━━━━━ Excerpt provided ━━━━━

Re: Splitting on escapable delimiter
by Daryn (Sexton) on Mar 28, 2008 at 20:08 UTC
    Thank you all for your time and answers.

    I did use a state machine in an older, similar problem where I was reading the text instead of processing strings.

    The strings I deal with can get to the multi-megabyte size range so reversing them is not really attractive.

    I'll probably go with Roy Johnson's very neat solution unless benchmarking shows that a finite machine beats the regexp engine (which I doubt).

    Again, thanks to all for an instructive thread.

Re: Splitting on escapable delimiter
by wade (Pilgrim) on Mar 28, 2008 at 15:26 UTC
    So, this is more of a follow-up question than an answer. I tried:
    use strict; use warnings; { my $var1 = "####@#####@##@###@######@###"; print "START '$var1'\n"; my @foo = split /(?<=[^#]((##)+))[@]/, $var1; foreach (@foo) { print "HERE: '$_'\n"; } }
    But I got the error message: "Variable length lookbehind not implemented in regex;". Is this an ActivePerl thing (that's what I'm using), a Perl v5.8.8 thing, or did I do something boneheaded and just didn't see it?
    --
    Wade

      Did you notice the bit highlighted below in the post where you got that regex from?

      Intuatively, you want to use split '(?<=(?:##)+)\@', $s;; but that gets you:

      [Variable length lookbehind not implemented in regex; ...


      Examine what is said, not who speaks -- Silence betokens consent -- Love the truth but pardon error.
      "Science is about questioning the status quo. Questioning authority".
      In the absence of evidence, opinion is indistinguishable from prejudice.
        Doh! No, like an idiot, I looked at the problem and thought "I can solve that!". Thanks!
        --
        Wade

━━━━━ Provided information ━━━━━

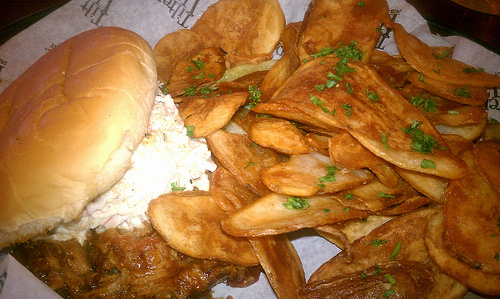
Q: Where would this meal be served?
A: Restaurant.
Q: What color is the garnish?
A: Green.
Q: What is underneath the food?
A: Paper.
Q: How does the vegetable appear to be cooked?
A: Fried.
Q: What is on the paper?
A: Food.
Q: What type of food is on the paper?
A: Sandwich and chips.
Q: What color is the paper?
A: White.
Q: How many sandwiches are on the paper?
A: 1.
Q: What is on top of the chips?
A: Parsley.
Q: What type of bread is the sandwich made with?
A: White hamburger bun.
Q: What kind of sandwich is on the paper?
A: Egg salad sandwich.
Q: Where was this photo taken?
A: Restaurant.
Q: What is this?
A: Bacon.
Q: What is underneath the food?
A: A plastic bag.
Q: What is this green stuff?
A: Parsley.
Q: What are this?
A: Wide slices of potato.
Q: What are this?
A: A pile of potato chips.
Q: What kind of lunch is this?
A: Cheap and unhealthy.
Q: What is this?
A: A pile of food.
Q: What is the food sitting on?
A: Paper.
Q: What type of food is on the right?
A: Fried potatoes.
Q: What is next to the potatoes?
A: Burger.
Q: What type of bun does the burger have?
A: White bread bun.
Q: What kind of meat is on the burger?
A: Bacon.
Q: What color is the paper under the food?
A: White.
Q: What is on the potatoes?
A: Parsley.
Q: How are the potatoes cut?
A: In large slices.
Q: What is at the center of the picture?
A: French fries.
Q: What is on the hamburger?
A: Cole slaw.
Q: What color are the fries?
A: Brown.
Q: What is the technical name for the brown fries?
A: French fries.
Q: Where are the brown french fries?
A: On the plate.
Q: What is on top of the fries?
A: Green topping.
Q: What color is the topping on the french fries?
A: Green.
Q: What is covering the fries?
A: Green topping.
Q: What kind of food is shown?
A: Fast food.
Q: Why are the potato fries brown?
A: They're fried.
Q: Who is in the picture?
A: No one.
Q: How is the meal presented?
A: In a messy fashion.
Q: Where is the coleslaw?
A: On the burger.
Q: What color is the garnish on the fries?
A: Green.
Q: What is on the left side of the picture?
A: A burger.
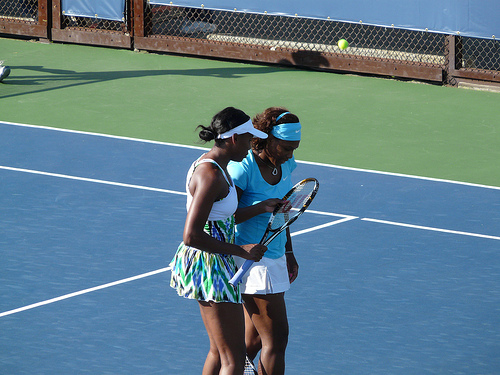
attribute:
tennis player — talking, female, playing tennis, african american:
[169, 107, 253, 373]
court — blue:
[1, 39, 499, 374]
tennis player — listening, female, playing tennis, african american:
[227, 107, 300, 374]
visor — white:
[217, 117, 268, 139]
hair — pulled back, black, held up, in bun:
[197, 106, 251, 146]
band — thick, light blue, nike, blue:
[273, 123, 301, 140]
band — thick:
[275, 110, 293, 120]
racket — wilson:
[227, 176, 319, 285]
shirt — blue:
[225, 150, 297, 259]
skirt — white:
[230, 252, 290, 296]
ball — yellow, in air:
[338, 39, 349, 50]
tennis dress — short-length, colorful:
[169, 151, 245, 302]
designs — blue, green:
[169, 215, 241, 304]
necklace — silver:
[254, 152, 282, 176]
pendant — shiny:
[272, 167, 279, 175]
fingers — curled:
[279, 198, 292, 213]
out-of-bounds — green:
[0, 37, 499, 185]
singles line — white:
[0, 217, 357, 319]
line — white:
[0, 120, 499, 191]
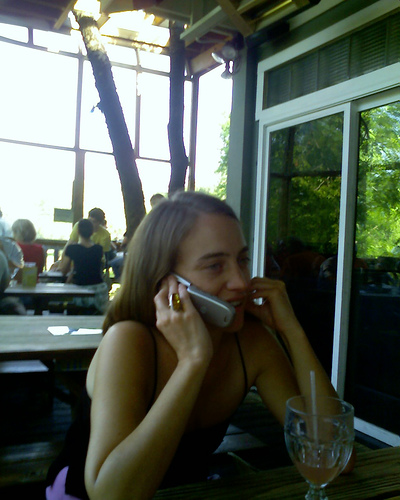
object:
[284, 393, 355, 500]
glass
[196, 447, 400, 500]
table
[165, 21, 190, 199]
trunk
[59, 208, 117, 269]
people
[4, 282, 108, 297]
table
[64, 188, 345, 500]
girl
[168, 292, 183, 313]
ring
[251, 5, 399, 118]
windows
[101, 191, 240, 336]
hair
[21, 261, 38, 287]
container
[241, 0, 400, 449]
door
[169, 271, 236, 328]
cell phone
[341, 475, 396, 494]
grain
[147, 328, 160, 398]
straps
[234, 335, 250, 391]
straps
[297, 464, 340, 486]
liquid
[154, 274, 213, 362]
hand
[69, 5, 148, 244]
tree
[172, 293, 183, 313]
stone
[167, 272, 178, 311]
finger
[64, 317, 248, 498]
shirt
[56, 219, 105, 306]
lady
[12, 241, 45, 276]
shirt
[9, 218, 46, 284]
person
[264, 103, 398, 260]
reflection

━━━━━
━━━━━ Provided information ━━━━━

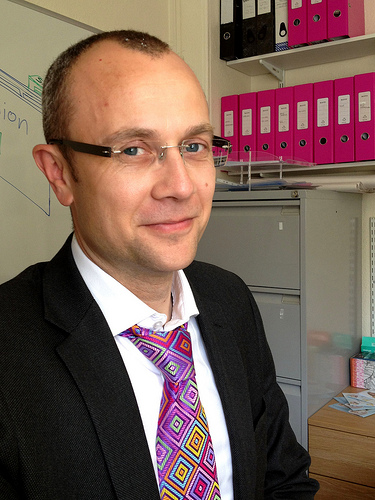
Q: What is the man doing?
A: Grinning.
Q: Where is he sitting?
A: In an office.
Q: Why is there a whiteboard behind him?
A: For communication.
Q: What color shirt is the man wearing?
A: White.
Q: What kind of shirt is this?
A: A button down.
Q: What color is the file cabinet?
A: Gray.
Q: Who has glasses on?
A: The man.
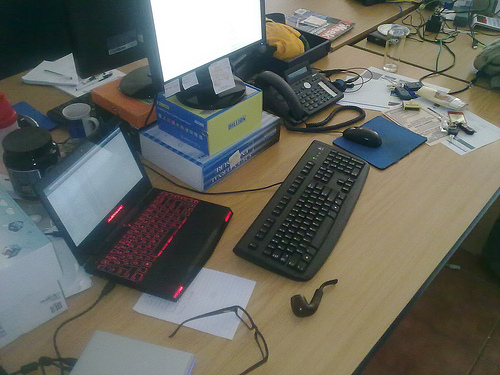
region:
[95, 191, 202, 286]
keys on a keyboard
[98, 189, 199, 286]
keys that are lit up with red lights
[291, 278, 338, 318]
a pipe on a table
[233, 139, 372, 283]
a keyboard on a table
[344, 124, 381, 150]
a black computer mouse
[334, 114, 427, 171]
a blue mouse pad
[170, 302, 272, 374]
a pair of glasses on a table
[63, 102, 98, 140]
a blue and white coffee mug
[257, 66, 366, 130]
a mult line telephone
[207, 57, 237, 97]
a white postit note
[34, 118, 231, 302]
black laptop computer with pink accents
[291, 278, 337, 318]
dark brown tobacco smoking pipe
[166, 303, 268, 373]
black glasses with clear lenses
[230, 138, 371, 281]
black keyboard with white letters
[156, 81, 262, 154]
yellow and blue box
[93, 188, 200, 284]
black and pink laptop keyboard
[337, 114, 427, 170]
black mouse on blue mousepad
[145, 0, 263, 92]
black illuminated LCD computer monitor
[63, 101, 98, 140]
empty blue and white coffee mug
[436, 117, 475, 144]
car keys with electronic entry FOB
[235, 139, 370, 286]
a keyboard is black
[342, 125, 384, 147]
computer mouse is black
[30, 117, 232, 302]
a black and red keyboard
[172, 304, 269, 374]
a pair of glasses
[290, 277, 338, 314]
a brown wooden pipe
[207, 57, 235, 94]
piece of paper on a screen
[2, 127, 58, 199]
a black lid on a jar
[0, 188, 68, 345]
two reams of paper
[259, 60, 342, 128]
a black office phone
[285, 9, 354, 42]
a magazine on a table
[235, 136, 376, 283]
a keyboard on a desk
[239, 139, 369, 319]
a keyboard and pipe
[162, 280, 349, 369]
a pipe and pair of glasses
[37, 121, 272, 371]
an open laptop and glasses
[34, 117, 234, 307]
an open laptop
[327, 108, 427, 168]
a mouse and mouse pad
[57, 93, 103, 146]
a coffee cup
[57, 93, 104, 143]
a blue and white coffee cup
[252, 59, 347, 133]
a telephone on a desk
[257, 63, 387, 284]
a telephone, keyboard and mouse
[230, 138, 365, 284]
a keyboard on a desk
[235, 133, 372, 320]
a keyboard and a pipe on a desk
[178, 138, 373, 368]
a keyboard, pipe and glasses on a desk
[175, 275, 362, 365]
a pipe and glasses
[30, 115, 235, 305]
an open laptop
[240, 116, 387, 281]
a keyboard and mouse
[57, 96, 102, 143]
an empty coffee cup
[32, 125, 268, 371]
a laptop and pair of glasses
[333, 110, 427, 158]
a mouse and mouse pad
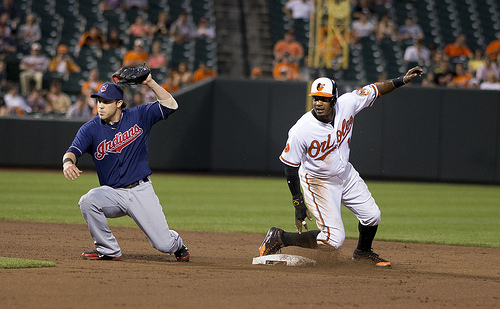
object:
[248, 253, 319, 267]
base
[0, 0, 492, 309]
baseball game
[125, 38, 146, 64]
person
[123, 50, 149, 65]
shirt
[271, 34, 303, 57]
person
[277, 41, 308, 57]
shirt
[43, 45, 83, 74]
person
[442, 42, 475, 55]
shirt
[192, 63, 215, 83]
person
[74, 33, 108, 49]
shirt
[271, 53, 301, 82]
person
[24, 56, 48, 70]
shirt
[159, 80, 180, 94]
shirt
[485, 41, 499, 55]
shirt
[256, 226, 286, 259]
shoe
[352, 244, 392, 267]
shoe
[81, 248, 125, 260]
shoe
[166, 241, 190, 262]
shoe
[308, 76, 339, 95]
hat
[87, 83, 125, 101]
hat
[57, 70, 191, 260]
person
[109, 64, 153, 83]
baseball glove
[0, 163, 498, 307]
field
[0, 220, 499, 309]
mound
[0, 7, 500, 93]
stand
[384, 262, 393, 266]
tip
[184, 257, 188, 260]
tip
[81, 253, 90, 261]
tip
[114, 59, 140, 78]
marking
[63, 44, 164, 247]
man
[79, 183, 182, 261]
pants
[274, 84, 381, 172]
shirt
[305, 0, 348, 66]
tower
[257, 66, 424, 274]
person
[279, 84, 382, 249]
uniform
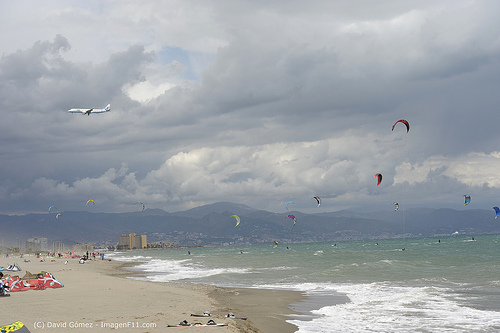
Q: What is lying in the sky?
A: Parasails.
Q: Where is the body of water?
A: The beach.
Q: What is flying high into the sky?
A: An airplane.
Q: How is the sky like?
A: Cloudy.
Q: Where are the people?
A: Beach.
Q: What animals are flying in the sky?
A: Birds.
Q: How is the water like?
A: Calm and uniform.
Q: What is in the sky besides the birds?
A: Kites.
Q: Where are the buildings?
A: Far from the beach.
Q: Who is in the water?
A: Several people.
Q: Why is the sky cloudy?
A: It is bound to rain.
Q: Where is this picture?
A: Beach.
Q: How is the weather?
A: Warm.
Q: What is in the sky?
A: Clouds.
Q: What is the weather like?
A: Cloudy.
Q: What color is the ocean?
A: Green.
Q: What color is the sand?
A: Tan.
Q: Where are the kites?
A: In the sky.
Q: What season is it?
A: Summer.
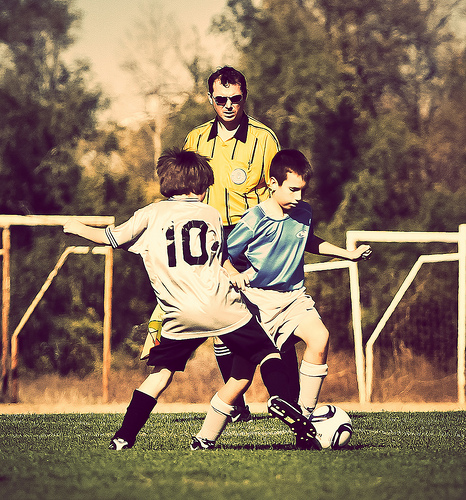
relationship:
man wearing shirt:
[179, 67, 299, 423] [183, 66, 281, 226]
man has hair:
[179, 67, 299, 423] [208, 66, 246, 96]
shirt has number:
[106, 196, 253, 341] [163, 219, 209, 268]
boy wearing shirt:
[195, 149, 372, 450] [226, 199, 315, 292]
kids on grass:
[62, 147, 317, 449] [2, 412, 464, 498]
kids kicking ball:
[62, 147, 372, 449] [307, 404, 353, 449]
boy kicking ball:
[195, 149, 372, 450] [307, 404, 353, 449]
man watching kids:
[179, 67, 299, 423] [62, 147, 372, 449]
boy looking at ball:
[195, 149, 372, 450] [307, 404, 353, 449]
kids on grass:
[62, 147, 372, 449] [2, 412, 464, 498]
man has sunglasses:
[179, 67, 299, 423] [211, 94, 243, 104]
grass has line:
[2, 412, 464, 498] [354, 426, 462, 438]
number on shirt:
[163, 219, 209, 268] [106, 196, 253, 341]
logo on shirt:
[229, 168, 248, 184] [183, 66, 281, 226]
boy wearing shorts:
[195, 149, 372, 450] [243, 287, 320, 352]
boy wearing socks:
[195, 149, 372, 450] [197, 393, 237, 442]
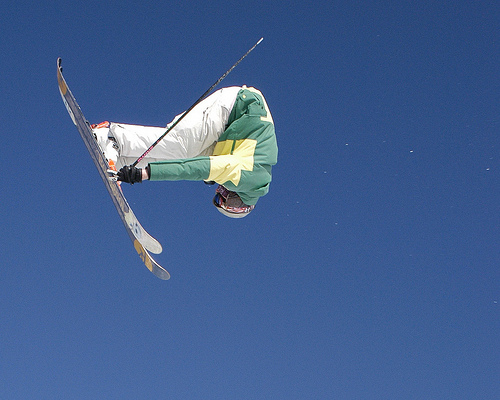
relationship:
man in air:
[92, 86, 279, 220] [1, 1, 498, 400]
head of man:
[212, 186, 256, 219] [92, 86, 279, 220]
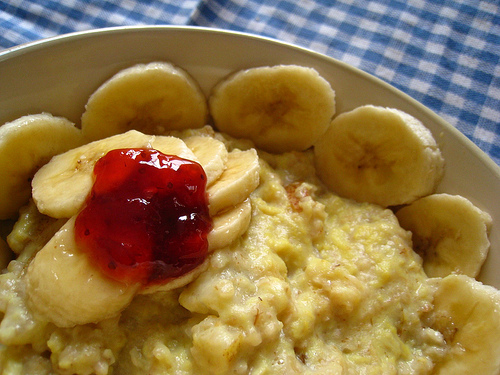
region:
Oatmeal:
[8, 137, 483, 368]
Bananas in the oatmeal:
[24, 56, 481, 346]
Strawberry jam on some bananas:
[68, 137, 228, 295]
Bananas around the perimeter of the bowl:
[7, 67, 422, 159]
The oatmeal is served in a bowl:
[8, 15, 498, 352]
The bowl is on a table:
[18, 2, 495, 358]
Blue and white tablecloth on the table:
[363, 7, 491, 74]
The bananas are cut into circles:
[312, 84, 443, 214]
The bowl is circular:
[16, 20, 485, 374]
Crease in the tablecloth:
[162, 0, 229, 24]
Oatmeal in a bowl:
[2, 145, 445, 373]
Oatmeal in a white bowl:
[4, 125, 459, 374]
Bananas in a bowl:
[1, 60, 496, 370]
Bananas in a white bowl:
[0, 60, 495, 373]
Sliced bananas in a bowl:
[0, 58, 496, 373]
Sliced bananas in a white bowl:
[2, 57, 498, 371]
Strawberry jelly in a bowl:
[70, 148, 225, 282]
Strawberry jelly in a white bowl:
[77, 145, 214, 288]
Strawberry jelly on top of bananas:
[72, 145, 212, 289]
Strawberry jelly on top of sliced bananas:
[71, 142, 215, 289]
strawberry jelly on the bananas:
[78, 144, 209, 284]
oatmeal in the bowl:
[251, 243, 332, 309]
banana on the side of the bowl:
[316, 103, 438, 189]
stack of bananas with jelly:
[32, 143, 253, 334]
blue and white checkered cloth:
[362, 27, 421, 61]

━━━━━
━━━━━ Provided information ━━━━━

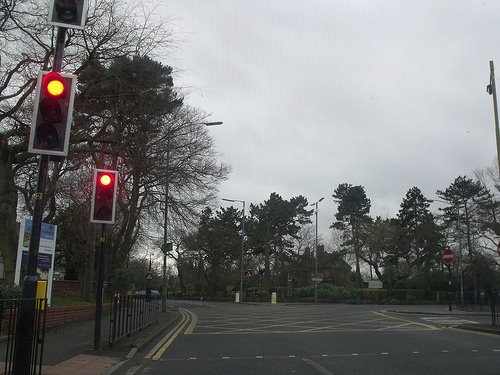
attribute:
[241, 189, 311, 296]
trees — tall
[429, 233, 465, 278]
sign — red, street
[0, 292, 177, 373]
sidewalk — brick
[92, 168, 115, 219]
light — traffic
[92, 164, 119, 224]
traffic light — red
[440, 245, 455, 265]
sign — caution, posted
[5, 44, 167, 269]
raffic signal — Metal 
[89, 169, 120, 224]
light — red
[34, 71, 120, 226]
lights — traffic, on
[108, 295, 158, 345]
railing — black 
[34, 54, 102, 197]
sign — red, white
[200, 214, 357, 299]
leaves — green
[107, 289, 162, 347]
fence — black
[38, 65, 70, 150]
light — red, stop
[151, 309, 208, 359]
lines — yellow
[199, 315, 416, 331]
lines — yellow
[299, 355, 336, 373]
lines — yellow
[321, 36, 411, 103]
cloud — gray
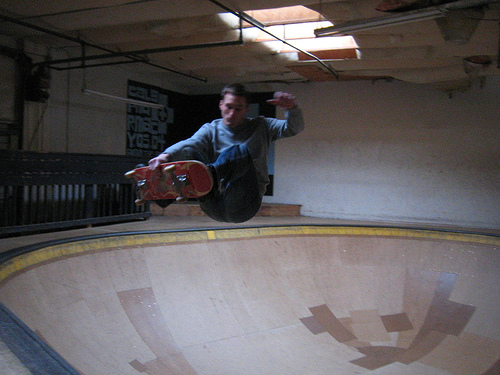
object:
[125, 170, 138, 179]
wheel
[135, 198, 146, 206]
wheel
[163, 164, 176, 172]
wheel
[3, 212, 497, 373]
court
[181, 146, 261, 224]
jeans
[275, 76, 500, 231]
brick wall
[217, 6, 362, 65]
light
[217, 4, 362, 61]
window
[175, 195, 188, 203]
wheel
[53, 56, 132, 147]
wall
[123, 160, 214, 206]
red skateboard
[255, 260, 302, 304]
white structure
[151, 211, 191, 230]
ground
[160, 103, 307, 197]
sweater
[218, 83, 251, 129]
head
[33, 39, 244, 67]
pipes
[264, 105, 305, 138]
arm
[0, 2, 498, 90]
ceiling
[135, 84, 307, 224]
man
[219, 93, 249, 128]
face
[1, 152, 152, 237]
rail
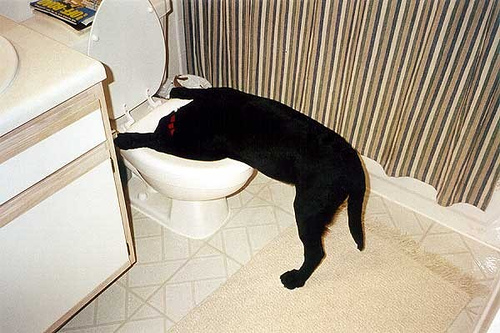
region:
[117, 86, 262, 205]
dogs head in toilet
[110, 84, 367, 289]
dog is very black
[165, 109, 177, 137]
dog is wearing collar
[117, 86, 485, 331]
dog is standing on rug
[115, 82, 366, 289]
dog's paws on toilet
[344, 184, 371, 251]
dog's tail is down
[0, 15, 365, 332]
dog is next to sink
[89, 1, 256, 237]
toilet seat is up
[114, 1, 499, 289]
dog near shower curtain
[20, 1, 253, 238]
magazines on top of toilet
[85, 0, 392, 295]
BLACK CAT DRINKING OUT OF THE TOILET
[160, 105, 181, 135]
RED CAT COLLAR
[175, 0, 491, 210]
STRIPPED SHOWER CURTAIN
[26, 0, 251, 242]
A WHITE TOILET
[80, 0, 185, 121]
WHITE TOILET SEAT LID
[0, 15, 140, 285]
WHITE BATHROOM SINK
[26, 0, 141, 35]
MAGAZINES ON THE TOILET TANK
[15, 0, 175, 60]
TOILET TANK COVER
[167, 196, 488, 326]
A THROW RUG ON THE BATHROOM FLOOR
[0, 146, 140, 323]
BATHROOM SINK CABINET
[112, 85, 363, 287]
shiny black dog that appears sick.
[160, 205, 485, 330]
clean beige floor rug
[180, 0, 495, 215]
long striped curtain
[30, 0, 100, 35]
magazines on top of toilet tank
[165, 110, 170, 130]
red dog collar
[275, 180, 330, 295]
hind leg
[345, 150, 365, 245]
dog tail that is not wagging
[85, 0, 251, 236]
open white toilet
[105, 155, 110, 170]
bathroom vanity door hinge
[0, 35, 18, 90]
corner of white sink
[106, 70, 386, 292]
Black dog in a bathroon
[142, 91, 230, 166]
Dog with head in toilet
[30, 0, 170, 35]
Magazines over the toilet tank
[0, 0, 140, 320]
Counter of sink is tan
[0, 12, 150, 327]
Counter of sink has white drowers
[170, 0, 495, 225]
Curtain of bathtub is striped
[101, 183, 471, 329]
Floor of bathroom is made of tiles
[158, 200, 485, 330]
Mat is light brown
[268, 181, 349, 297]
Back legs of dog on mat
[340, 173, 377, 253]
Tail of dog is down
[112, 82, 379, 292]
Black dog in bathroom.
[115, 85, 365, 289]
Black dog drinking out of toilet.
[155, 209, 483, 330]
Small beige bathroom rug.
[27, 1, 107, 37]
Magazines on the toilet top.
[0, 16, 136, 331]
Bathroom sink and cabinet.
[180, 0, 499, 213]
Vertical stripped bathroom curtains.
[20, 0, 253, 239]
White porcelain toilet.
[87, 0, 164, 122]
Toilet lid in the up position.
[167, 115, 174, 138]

━━━━━

> _Required actions_:
a) Using the forum thread on splitting with an escapable delimiter, say whether each statement agrees with it. Give yes or no for each, along with the words from the thread that settle it, quoted exactly. (i) Daryn plans to reverse the strings before splitting them. (ii) Wade was running ActivePerl when he got the error. (iii) Daryn expects a finite machine to beat the regexp engine.
b) In one to three sentences, explain why Daryn, in the forum thread on splitting with an escapable delimiter, does not want to reverse the strings.
c) From the forum thread on splitting with an escapable delimiter, reproduce the passage that starts at "Intuatively, you want" and ends at "indistinguishable from prejudice.".

> _Solutions to each task_:
a)
(i) No: "The strings I deal with can get to the multi-megabyte size range so reversing them is not really attractive."
(ii) Yes: "Is this an ActivePerl thing (that's what I'm using)"
(iii) No: "unless benchmarking shows that a finite machine beats the regexp engine (which I doubt)"

b) The strings Daryn works with can reach the multi-megabyte size range. That makes reversing them not really attractive.

c)
Intuatively, you want to use split '(?<=(?:##)+)\@', $s;; but that gets you:

      [Variable length lookbehind not implemented in regex; ...


      Examine what is said, not who speaks -- Silence betokens consent -- Love the truth but pardon error.
      "Science is about questioning the status quo. Questioning authority".
      In the absence of evidence, opinion is indistinguishable from prejudice.